With all of this being said, I don't even think that this is the most amazing part of this story. What I think is amazing is the geography behind these two mountains. Mount Sinai is pretty far down to the south while Mount Tabor is way up north. North and south of what? Jerusalem. Jerusalem is literally the midway point between these two mountains, DOWN TO THE VERY MILE. Jerusalem is where Jesus came in the triumphant entry (which commemorated a week from Sunday), Jerusalem is where the last supper took place. It is where Jesus was arrested, tried, wrongly convicted, crucified, and raised from the dead. Jerusalem is the epicenter of where God did His work on the earth to fulfill His mission through Jesus Christ.

What does this mean to us?

It means that God is present in the Mount Tabor, transfiguration moments ("it is good for us to be here") and it means that God is present in the Mount Sinai moments of total depravity. However, God is doing His work in the middle of all of these moments.

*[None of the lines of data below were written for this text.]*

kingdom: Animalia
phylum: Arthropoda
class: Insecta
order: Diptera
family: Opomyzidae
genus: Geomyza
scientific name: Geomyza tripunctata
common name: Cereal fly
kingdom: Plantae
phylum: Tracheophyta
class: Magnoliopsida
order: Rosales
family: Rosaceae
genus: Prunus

You might feel like you are in a dark place mentally or spiritually. You mean be scared, lonely, anxious, depressed, or a combination of all of these things or something else. God is present in these moments. God was present before COVID-19 and He will still be here after it is all over, but God is doing His work amongst all of this. God is working in the middle of everything going on right now.

As Christ followers, we must be willing to openly declare that God is present in the hospitals, the ICU's, the hallways where they're putting people out. He is present with each of us at home. He is present in all of these things and He is doing His work in the midst of it all. Regardless of where you are mentally or spiritually, remember that God is present and working in your life.